BPC is authorized to drilling a TEST WELL to determine whether or not there are commercial quantities of oi or gas in their license area.
If oil is found, NO PRODUCTION is permitted without government approval.
Until the well is drilled 2 months from now, why all the hysterics?
Posted 22 December 2020, 3:12 p.m. Suggest removal
ThisIsOurs says...
*why all the hysterics?*
Cuz you fool us one too many times with yuh fancy ships Columbus
Posted 22 December 2020, 7:21 p.m. Suggest removal
Bahama7 says...
He’s covering his tracks ahead of an oil strike.
Posted 22 December 2020, 4:21 p.m. Suggest removal
KapunkleUp says...
Why does it always seem like our government is a dollar short and a day late? Always one excuse after another and promises of what is going to happen IF.... You got corporations that have more employees than we have citizens and they making money.
Posted 22 December 2020, 4:27 p.m.
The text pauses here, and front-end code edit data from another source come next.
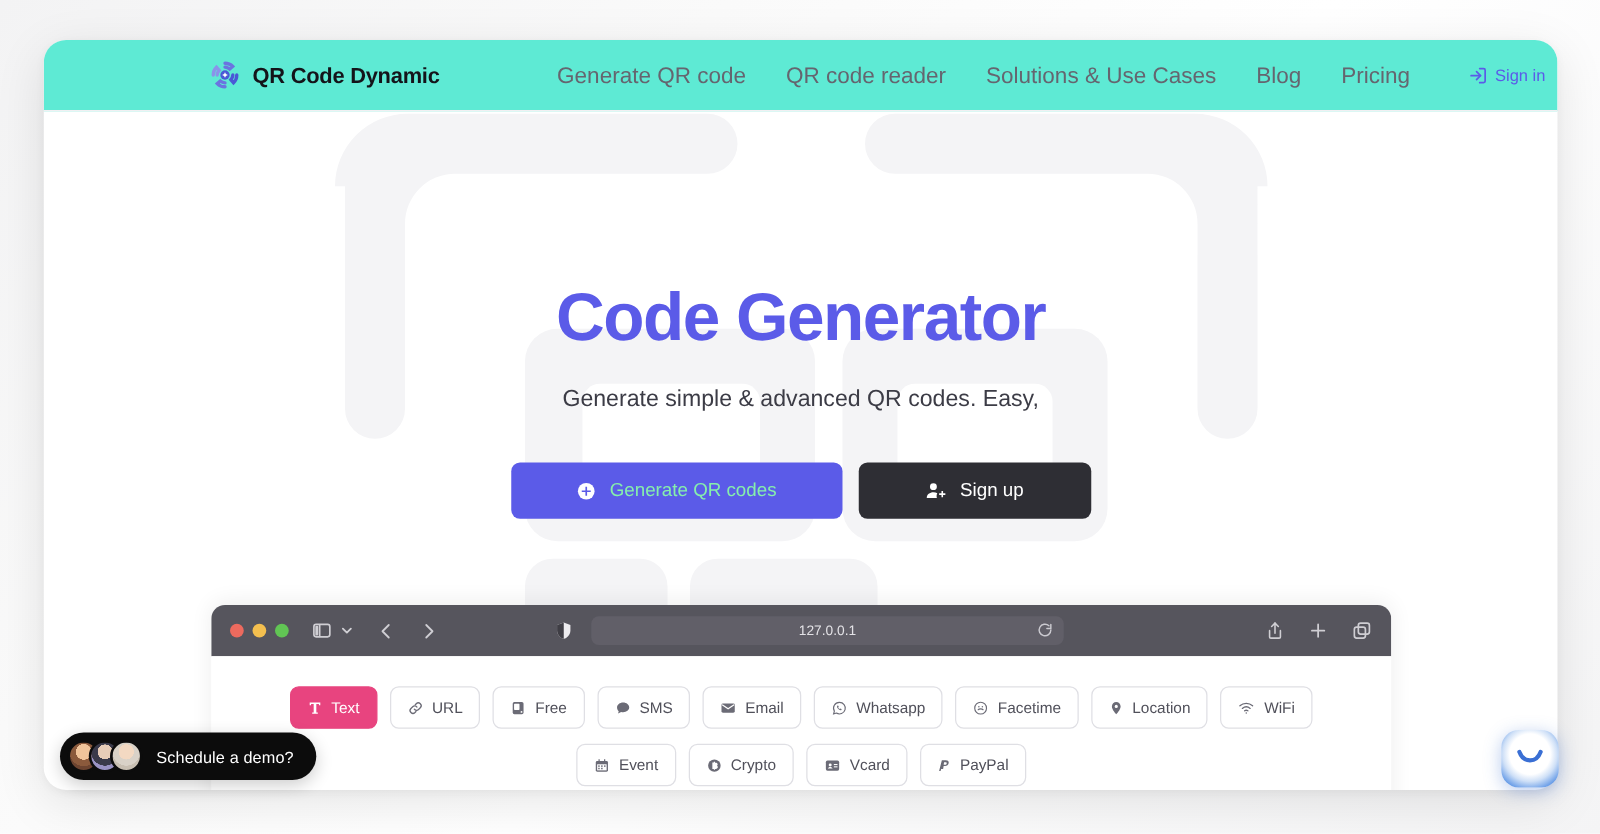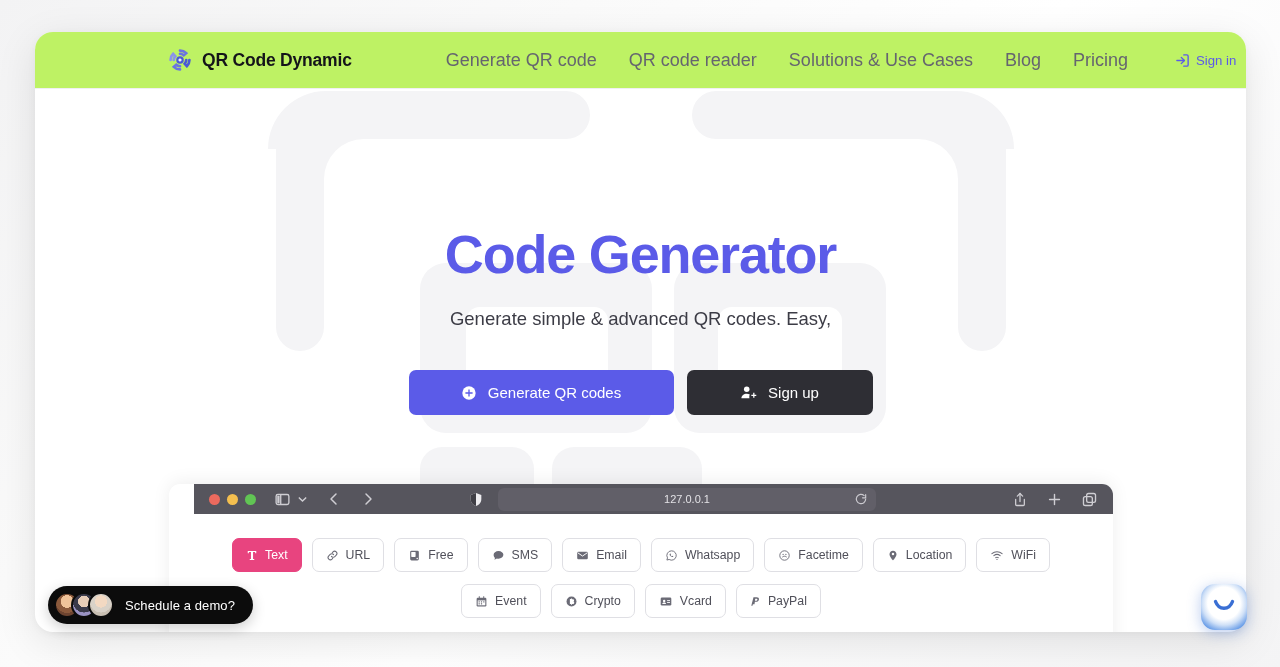"QR Code Dynamic" .site-header { background: #bef264 -> #5eead4 }
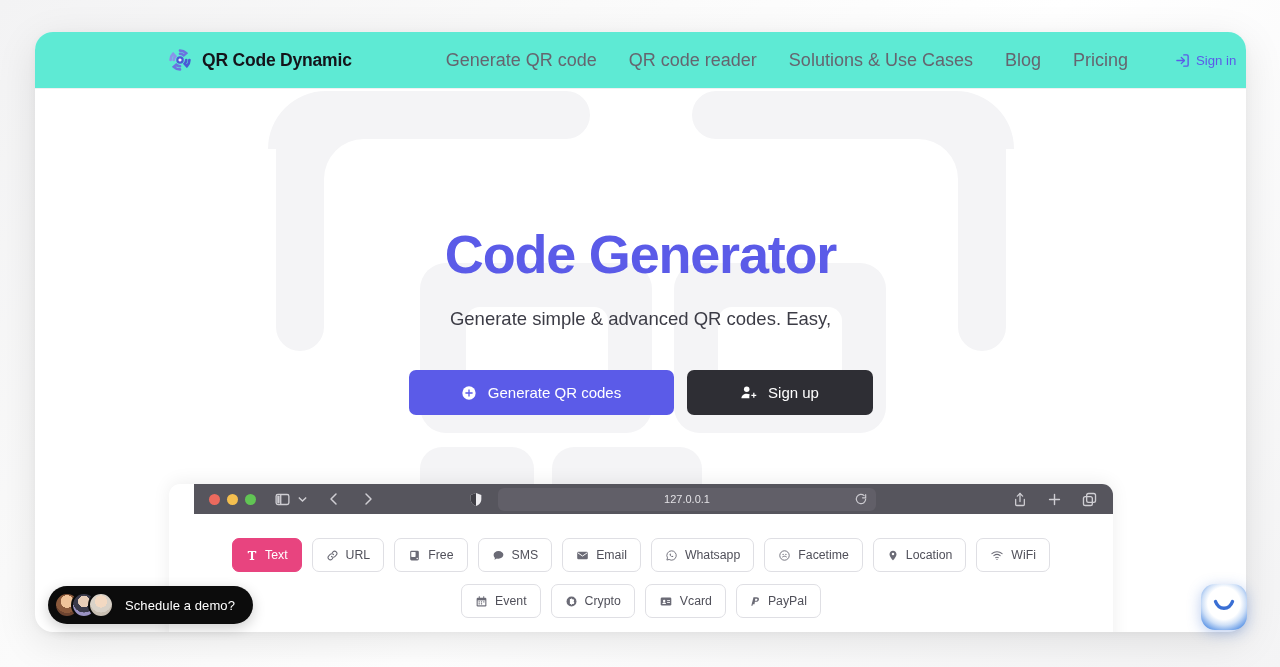"Generate QR codes" .btn-primary { color: #ffffff -> #86efac }
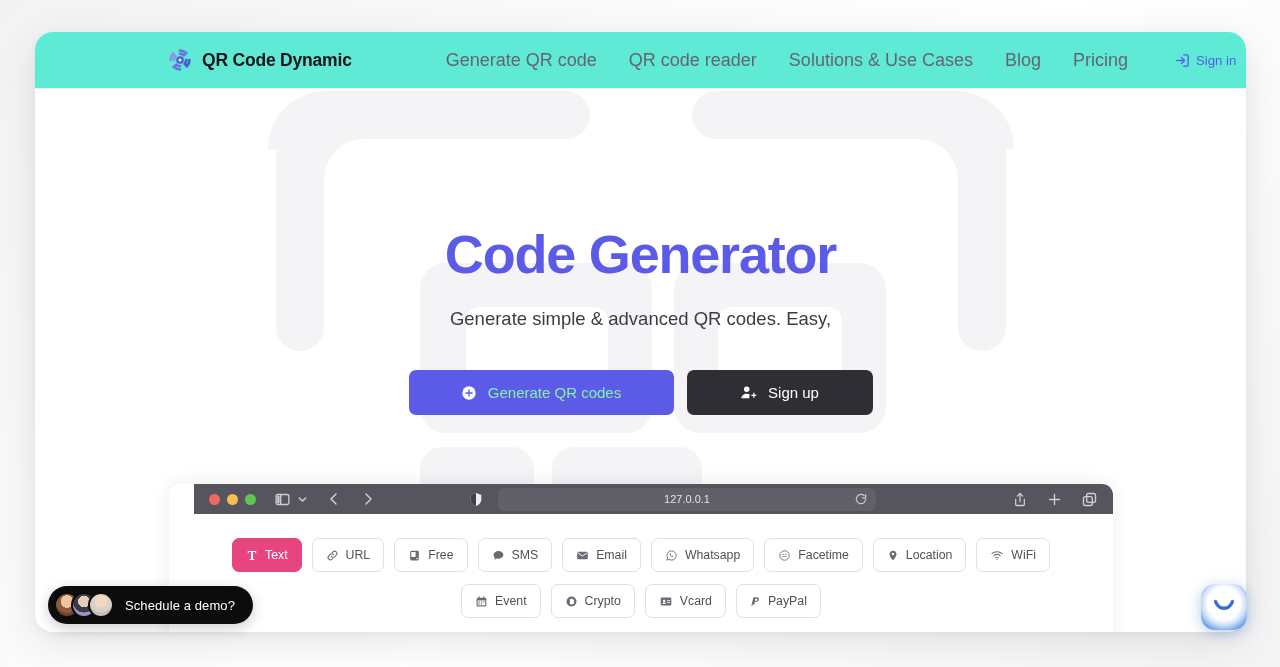"127.0.0.1" .browser-bar { height: 30px -> 41px; margin-left: 25px -> none }
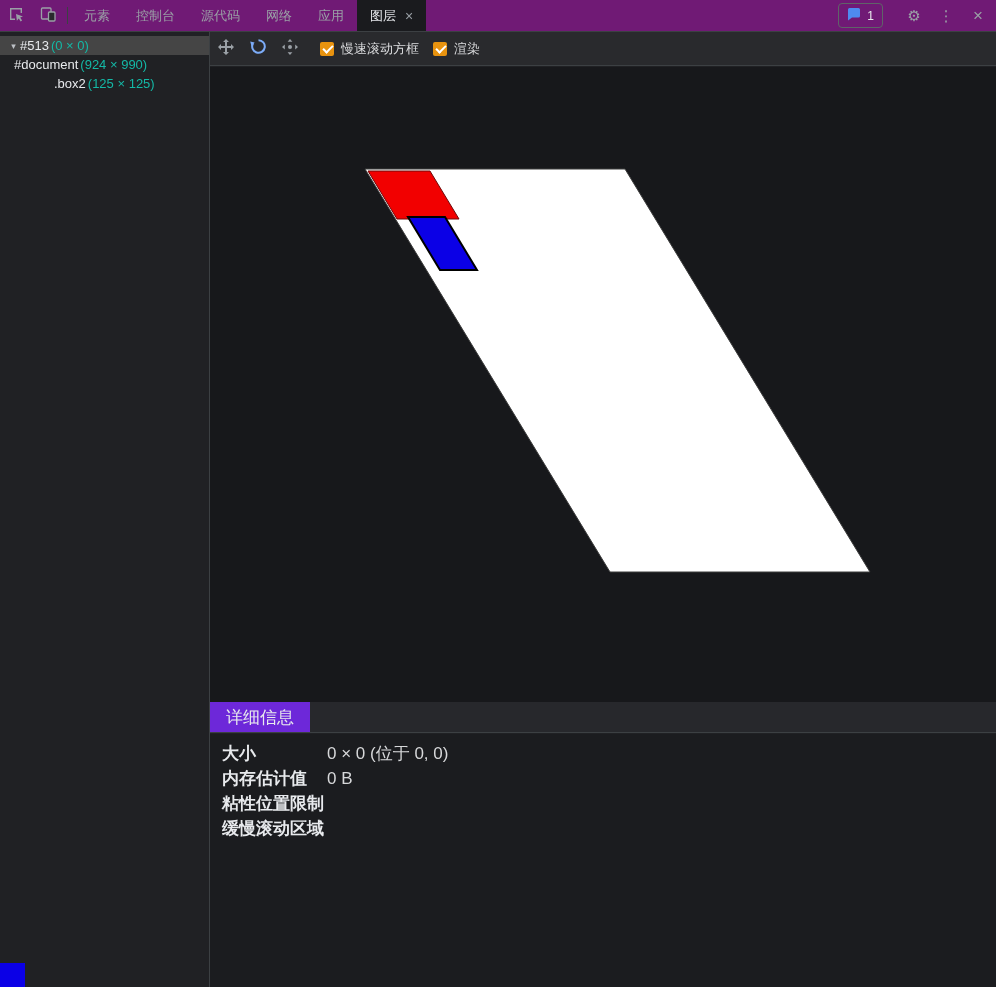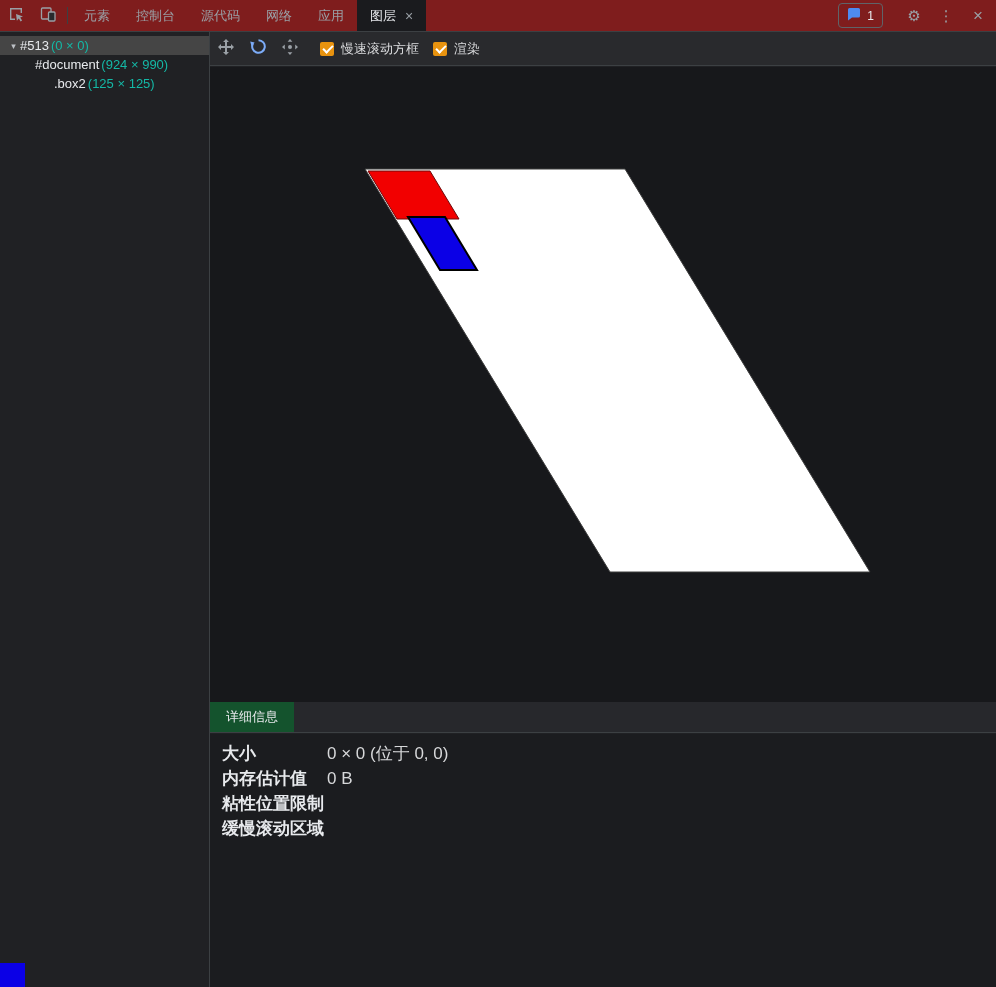"元素" .topbar { background: #7f1d1d -> #701a75 }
Suggest removal
tribanon says...
Simon Potter needs to tell the Bahamian public exactly what was it that BPC gave certain corrupt government officials in exchange for The Bahamas agreeing to accept the "abysmally low" royalty rates. This whole BPC affair was a scandalous quid pro quo arrangement from the outset involving that very sleazy scumbag James Smith and Vomit Christie.
Posted 22 December 2020, 4:55 p.m. Suggest removal
KapunkleUp says...
Don't forget Chicken Davis and his behind the scenes dealings.
Posted 22 December 2020, 5:55 p.m. Suggest removal
thps says...
Has anyone answered the simple question yet. Dr. Minnis says he is against oil extraction. If they find oil in commercial quantities shouldn't he just say no thank if he is that much against it?
Posted 23 December 2020, 4:27 a.m. Suggest removal
JokeyJack says...
"Instead of renegotiating higher royalty rates for the benefit of the Public Treasury and proposed Sovereign Wealth Fund, Mr Bethel said his predecessors left the structure that has existed from 2007 to the present day untouched and only increased the seabed lease rates for those five areas from $57,500 to $250,000."
That sounds good. Perhaps he could put his money where his mouth is by bringing a bill to the House floor that says that the oil company pays NO MONEY to the government until AFTER the sovereign wealth fund has been established?
Even more serious would be to say that the profits be split evenly among NIB accounts (of those aged 18 and over who are living) and none go to sovereign wealth fund or our infamous "consolidated" fund. That would of course mean that the Bahamian people would actually get the profits from this discovery - and we KNOW FOR SURE that can't be allowed to happen. So sit back and watch as untold amounts of money move from points A to B without us knowing the amounts or the A or the B.
Posted 23 December 2020, 11:50 a.m. Suggest removal
ROMERBOY says...
Read and listen! This exploration is to determine if there is any oil and the quantity of oil in the well. Seems as though everyone is jumping on the infected water train.